→ **Work instructions**: Only lines containing the word "units" belong in the answer; copy each one from the records.

-------

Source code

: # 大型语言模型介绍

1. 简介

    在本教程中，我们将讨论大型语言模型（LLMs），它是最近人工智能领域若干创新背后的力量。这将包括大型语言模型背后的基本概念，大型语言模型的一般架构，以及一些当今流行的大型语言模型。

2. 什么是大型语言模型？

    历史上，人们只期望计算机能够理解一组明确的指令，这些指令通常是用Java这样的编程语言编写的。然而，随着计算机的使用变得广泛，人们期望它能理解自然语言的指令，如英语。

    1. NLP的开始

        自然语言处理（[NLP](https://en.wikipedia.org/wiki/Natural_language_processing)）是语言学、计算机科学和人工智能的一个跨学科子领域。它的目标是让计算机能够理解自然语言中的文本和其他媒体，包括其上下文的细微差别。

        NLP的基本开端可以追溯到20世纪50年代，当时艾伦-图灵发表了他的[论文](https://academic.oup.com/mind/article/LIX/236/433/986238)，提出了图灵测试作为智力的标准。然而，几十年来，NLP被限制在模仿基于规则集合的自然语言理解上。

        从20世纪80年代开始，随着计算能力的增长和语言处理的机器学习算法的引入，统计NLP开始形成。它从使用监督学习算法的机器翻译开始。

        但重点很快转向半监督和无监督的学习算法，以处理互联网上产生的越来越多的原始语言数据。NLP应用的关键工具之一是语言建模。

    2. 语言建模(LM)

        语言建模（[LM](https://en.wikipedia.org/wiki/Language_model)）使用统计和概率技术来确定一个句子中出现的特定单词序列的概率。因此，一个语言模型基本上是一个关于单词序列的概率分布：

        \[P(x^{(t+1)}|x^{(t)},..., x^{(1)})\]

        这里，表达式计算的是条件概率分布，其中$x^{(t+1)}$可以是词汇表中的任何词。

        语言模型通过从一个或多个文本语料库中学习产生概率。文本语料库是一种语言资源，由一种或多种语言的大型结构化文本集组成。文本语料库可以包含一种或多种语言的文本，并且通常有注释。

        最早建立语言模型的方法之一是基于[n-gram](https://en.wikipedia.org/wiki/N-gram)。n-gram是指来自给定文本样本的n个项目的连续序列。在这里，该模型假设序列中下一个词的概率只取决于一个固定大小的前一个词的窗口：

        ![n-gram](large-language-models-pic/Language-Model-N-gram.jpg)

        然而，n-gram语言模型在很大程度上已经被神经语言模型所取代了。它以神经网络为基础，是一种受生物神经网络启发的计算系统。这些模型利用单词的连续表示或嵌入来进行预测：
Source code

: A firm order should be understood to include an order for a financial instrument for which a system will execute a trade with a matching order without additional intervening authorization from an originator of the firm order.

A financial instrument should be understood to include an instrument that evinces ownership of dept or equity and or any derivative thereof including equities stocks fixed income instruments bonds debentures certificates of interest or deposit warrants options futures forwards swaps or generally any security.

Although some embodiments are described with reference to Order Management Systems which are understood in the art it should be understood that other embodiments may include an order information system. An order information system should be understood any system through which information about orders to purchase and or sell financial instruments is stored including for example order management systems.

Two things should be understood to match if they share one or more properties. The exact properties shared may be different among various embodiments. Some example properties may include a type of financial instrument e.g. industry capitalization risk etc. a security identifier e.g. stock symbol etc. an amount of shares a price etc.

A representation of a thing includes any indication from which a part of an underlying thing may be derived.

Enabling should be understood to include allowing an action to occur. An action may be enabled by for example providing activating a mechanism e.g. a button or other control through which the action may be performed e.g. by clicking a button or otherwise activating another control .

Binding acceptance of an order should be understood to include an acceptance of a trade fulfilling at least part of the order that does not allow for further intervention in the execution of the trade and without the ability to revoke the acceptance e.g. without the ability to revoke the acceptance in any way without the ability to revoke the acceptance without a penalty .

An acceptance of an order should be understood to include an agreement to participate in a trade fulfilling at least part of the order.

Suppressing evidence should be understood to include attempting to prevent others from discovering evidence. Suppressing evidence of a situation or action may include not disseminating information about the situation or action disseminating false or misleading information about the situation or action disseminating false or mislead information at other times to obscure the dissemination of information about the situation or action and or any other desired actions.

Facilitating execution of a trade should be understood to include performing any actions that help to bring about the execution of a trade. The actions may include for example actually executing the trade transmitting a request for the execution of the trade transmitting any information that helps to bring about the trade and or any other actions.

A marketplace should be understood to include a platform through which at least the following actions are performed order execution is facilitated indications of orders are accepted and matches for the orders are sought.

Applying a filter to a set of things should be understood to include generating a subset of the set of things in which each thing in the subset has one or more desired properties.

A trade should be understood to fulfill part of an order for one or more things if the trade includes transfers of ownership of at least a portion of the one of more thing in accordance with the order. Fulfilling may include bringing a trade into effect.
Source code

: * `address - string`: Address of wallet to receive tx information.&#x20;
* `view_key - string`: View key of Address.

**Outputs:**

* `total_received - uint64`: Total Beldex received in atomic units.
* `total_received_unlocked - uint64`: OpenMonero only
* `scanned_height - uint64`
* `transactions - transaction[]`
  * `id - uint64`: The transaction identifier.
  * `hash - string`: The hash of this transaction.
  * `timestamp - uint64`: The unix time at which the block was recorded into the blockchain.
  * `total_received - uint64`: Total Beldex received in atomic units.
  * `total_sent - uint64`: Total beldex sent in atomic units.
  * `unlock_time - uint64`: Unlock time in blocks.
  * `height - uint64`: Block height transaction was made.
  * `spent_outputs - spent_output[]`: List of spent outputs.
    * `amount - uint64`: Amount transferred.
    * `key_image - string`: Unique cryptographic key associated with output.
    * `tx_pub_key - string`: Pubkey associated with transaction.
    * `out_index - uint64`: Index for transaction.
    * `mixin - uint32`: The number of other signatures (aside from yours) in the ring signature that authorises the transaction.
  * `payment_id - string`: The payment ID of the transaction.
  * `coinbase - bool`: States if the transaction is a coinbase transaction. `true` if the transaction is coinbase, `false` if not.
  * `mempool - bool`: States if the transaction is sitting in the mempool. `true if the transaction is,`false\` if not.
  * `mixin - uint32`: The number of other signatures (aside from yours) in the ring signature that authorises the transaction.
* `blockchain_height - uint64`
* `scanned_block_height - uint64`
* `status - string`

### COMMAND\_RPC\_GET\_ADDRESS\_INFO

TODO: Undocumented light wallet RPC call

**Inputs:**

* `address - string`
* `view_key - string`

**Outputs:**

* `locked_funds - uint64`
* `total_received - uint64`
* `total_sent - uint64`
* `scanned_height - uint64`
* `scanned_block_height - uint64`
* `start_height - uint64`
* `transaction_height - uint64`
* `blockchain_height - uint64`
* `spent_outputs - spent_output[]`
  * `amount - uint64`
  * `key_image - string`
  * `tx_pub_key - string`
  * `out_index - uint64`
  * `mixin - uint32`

-------

→ **Your response**:
* `total_received - uint64`: Total Beldex received in atomic units.
  * `total_received - uint64`: Total Beldex received in atomic units.
  * `total_sent - uint64`: Total beldex sent in atomic units.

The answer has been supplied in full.